[要旨]
法律的な観点からは、中小企業診断士が行う、融資申請の支援は、「金銭貸借等の媒介」に該当する可能性があります。しかし、銀行からみて「媒介」されていると判断される案件は、承認が難しくなるので、私の場合、融資申請の支援は後方からの支援に徹し、経営者の方が主体的に融資申請を行ってもらうようにしています。
[本文]
私のような銀行出身の中小企業診断士は、頻繁に、融資の申請のご支援の依頼を受けます。これに関して、融資申請の支援が。「金銭貸借等の媒介」に該当するのかということが、ときどき、話題になります。これに関しては、金融庁から、法令解釈に関する書面照会への回答書が公表されています。それによれば、「資金の融通を受けたい者と資金の融資を行いたい者との間に立って、金銭消費貸借契約の成立に尽力する行為は、資金の融通を受けたい者又は資金の融資を行いたい者のどちらのために行われているかを問わず、金銭の貸借の媒介に該当する。
なお、金銭の貸借の媒介に該当するか否かは、金銭の貸借を内容とする契約の成立に向けた一連の行為における当該行為の位置付けを踏まえた上で総合的に判断されるものであり、一連の行為の一部のみを取り出して、直ちに金銭の貸借の媒介に該当しないと判断することは適切でない」とあり、中小企業診断士が、顧問先の融資申請の支援をしたとき、これに該当する可能性があるようです。
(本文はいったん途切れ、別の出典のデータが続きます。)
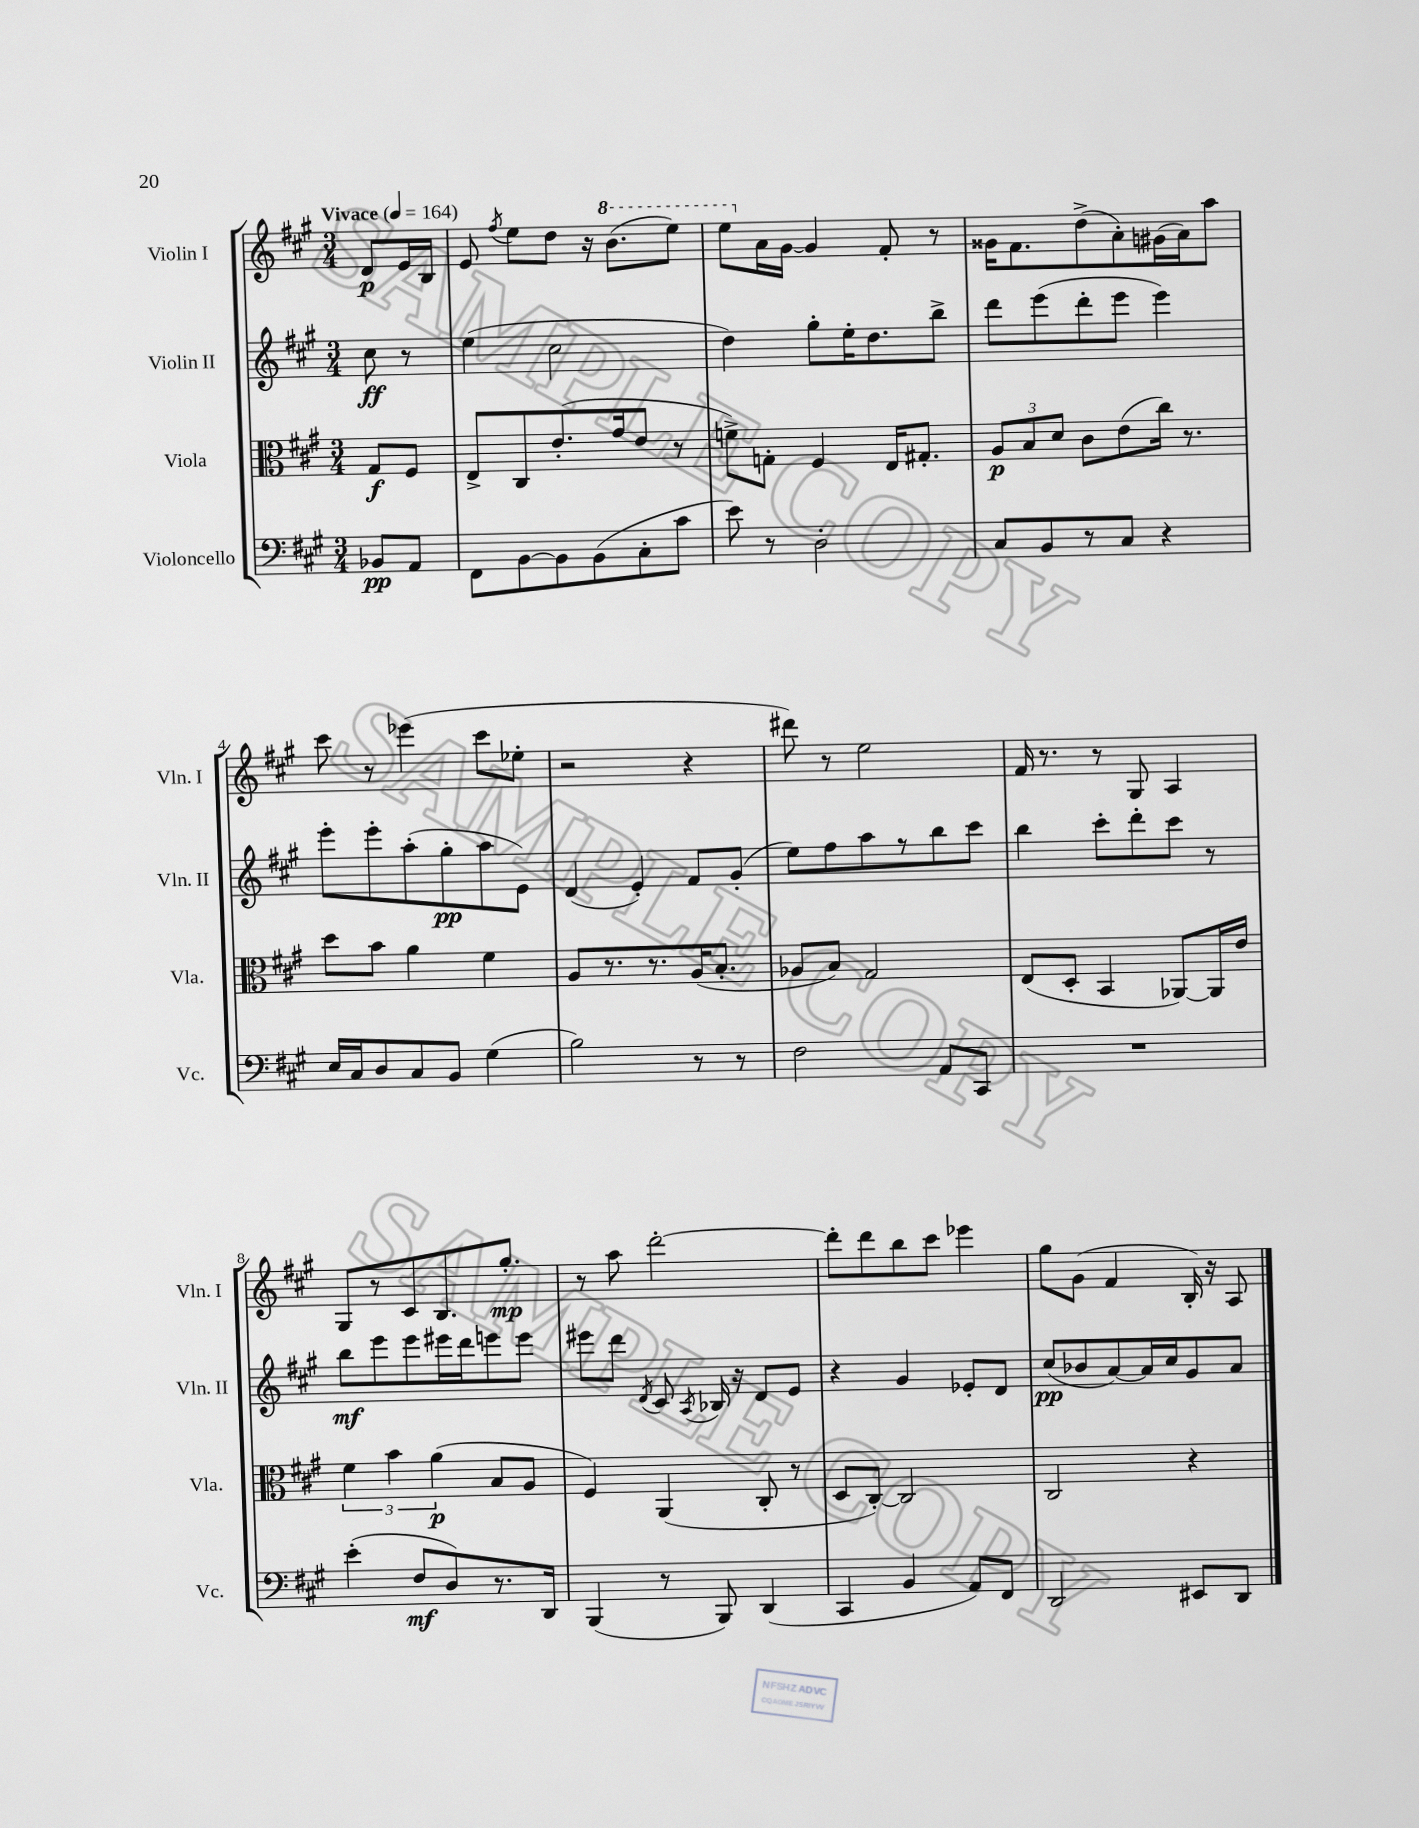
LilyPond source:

<<
\new StaffGroup <<
\new Staff = "s0" \with { instrumentName = "Violin I" shortInstrumentName = "Vln. I" } {
    \clef treble \key a \major \numericTimeSignature \time 3/4 \partial 4 \tempo "Vivace" 4 = 164
    \autoBeamOff d'8[\p e'16 b16] |
    e'8 \acciaccatura { fis''8 } e''8[ d''8] r16 \ottava #1 b''8.[( e'''8]) |
    e'''8[ \ottava #0 a'16 gis'16]~ gis'4 fis'8-. r8 |
    gisis'16[ fis'8. d''8->( a'8-.) gis'16( a'16) a''8] |
    cis'''8 r8 ees'''4( cis'''8[ ees''8]-. |
    r2 r4 |
    dis'''8) r8 e''2 |
    fis'16 r8. r8 gis8 a4 |
    gis8[ r8 cis'8 b8. gis''8.]-.\mp |
    r8 a''8 d'''2~-. |
    d'''8[-. d'''8 b''8 cis'''8] ees'''4 |
    gis''8[ gis'8]( fis'4 b16-.) r16 a8 \bar "|." |
}
\new Staff = "s1" \with { instrumentName = "Violin II" shortInstrumentName = "Vln. II" } {
    \clef treble \key a \major \numericTimeSignature \time 3/4 \partial 4
    \autoBeamOff cis''8\ff r8 |
    e''4( cis''2 |
    d''4) gis''8[-. e''16-. d''8. b''8]-> |
    d'''8[ e'''8( d'''8-. e'''8] e'''4) |
    e'''8[-. e'''8-. a''8-.( gis''8-.\pp a''8 e'8]) |
    d'4( e'4-.) fis'8[ gis'8]-.( |
    e''8[) fis''8 a''8 r8 b''8 cis'''8] |
    b''4 cis'''8[-. d'''8-. cis'''8] r8 |
    b''8[\mf e'''8 e'''8 eis'''16 d'''16 e'''8 e'''8] |
    eis'''8[ d'''8] \acciaccatura { d'8 } cis'8 \acciaccatura { a8 } bes16 r16 d'8[ e'8] |
    r4 gis'4 ees'8[-. d'8] |
    cis''8[\pp( bes'8 a'8~) a'16 cis''16 gis'8 a'8] \bar "|." |
}
\new Staff = "s2" \with { instrumentName = "Viola" shortInstrumentName = "Vla." } {
    \clef alto \key a \major \numericTimeSignature \time 3/4 \partial 4
    \autoBeamOff gis8[\f fis8] |
    e8[-> cis8 e'8.-.( gis'16 e'8] r8 |
    f'8[->) g8]-. fis4 e16[ gis8.]-. |
    \tuplet 3/2 { a8[\p b8 d'8] } cis'8[ e'8( cis''16]) r8. |
    d''8[ b'8] a'4 fis'4 |
    a8[ r8. r8. a16( b8.]-. |
    aes8[ b8]) gis2 |
    e8[( d8]-. b,4 aes,8[~) aes,16 e'16] |
    \tuplet 3/2 { fis'4 b'4 a'4\p( } b8[ a8] |
    fis4) a,4( cis8-. r8 |
    d8[ cis8]~-.) cis2 |
    cis2 r4 \bar "|." |
}
\new Staff = "s3" \with { instrumentName = "Violoncello" shortInstrumentName = "Vc." } {
    \clef bass \key a \major \numericTimeSignature \time 3/4 \partial 4
    \autoBeamOff bes,8[\pp a,8] |
    fis,8[ b,8~ b,8 b,8( cis8-. cis'8] |
    e'8) r8 d2-. |
    cis8[ b,8 r8 cis8] r4 |
    e16[ cis16 d8 cis8 b,8] gis4( |
    b2) r8 r8 |
    fis2 a,8[ cis,8] |
    R2. |
    e'4-.( fis8[\mf d8) r8. d,16] |
    b,,4( r8 b,,8) d,4( |
    cis,4 b,4 a,8[) fis,8] |
    d,2 eis,8[ d,8] \bar "|." |
}
>>
>>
ちなみに、「金銭の貸付け、または、金銭の貸借の媒介」を事業として行う会社は、貸金業法により、都道府県知事等の登録を受ける必要があります。
ただし、別の観点から、私は、中小企業診断士が顧問先の融資申請の支援を行うことは、「金銭貸借等の媒介」に該当しないと考えています。なぜなら、仮に、中小企業診断士が融資の媒介をしようとしていると銀行に判断されると、融資の承認が得られない可能性が高まるからです。銀行は、融資を受ける会社の社長が主体的に融資を受けようとしていなければ、融資をすることに懸念を感じます。
もちろん、融資の媒介を、会社の外部の人に依頼することは、その会社が融資を受けたいと考えているからでしょう。でも、そのような会社は、事業の改善に、当事者意識を強くもって取り組もうとしているというように、銀行から評価してもらえず、融資審査に悪影響が出るでしょう。したがって、私も、中小企業診断士として顧問先の融資申請の支援をするときは、経営者の前面に出るようなことはせず、後方からの支援に徹します。
割合としては少ないですが、中小企業診断士である私に、もっと、前面に出て銀行を説得して欲しいと望む経営者の方もいますが、そのような経営者の方には、中小企業診断士が前面に出ると、銀行から消極的な評価を受ける可能性があると説明しています。会社が融資を受けるということは、会社が銀行から信用してもらうということであるわけですから、そこに、中小企業診断士が「媒介」をするようなことをすれば、その目的は達成できなくなる可能性が高まります。